Excerpted text:
____________

In summary, these data point out the importance of disorder-to-order transitions for many of the structurally characterized interactions involving the p53 hub protein. While many previous studies discuss these same interactions, to our knowledge the importance of disorder has not been emphasized in those previous studies.

Analysis of multiple specificities in the p53 C-terminus

So far, complexes involving one region of the p53 sequence bound to four different partners have been determined and deposited in the PDB. This region is from residue 374 to 388 in the p53 sequence bound to one of the following: cyclin A [64], sirtuin [65], CBP [66], or S100ββ [67]. The regions that mediate these interactions and their respective secondary structures were mapped precisely to the p53 sequence (Figure 3A). Although slightly different residues of the p53 sequence are used in each interaction, there is a very high degree of overlap, with a span of 7 core residues being the same (Figure 3A). Interestingly, the four complexes display all three major secondary structure types. The core span becomes a helix when binding to S100ββ, a sheet when binding to sirtuin, and a coil with two distinct backbone trajectories when binding to CBP and cyclin A2 (Figure 3A).

____________

[Extracted data entries]
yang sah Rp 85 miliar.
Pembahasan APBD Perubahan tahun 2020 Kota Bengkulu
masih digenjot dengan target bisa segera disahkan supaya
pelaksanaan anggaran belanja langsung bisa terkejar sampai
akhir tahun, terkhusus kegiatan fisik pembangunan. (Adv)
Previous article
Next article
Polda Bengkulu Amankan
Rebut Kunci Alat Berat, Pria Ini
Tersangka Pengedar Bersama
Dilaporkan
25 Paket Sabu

____________

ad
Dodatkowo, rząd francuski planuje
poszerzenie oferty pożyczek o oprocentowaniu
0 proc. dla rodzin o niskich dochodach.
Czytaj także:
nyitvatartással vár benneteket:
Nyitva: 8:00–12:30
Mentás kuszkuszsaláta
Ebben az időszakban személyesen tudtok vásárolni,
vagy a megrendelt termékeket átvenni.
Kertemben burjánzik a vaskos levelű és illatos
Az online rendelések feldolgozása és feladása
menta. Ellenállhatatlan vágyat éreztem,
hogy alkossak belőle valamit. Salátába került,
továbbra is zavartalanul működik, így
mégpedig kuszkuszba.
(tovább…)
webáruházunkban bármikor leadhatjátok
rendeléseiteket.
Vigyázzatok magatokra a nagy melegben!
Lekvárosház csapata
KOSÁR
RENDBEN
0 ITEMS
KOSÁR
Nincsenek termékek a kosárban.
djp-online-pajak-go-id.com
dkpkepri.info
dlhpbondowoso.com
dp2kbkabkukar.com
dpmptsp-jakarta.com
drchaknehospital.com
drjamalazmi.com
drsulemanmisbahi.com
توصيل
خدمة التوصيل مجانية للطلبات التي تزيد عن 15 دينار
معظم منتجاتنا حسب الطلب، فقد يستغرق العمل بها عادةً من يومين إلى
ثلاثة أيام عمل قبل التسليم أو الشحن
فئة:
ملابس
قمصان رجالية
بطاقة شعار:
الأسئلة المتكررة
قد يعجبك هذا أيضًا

____________

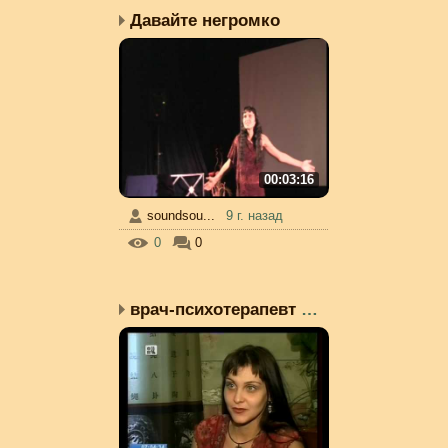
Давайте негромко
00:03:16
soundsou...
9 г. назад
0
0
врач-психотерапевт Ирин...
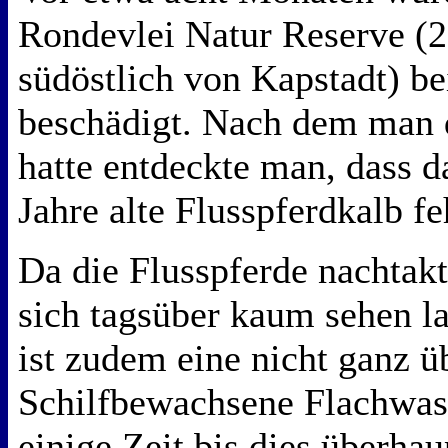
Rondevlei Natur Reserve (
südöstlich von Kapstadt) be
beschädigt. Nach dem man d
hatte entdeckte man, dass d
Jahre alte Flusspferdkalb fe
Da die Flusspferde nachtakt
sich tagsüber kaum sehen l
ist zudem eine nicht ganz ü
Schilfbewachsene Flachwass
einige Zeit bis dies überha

____________

Work item A:
Decide whether each statement below agrees with the p53 passage, answering yes or no and quoting the deciding words of the passage. (i) The p53 region bound to four different partners runs from residue 374 to 388. (ii) The core span forms a helix when binding to sirtuin. (iii) All four complexes share the same secondary structure type.
Work item B:
Write what follows the last sentence of the p53 passage.

Response area A:
(i) Yes: "This region is from residue 374 to 388 in the p53 sequence"
(ii) No: "a sheet when binding to sirtuin"
(iii) No: "the four complexes display all three major secondary structure types"

Response area B:
Figure 3
figure 3

Sequence and structure comparison for the four overlapping complexes in the C-terminus of p53. (A) Primary, secondary, and quaternary structure of p53 complexes. (B) The ΔASA for rigid association between the components of complexes for each residue in the relevant sequence region of p53. The two hatched bars indicate acetylated lysine residues.

Because the secondary structures are distinct, it seems likely that p53 utilizes different residues for the interactions with these four different partners. To examine this, the buried surface area for each residue in each interaction was quantified by calculating the ΔASA (Figure 3B). Different amino acid interaction profiles are seen for each of the interactions, showing that the same residues are used to different extents in the four interfaces. The particularly large ΔASA peaks for K382 in complexes with CBP and sirtiun (indicated by the hatched bar) are due to extra buried areas arising from the acetylation of this residue. This highlights the importance of posttranslational modification for altering PPI networks.

Analysis of multiple specificities of the p53 DBD

The p53 molecule contains another set of overlapping interactions that contrasts with those at the C-terminus. These interactions are mediated by the DNA binding domain and include interactions with DNA [74], the BRCT domain of 53BP1 [75], the SH3 domain of 53BP2 [76], and the large T-antigen (LTag) of Simian Virus 40 [79]. Here we compare these four interactions using the methods described in Figure 4.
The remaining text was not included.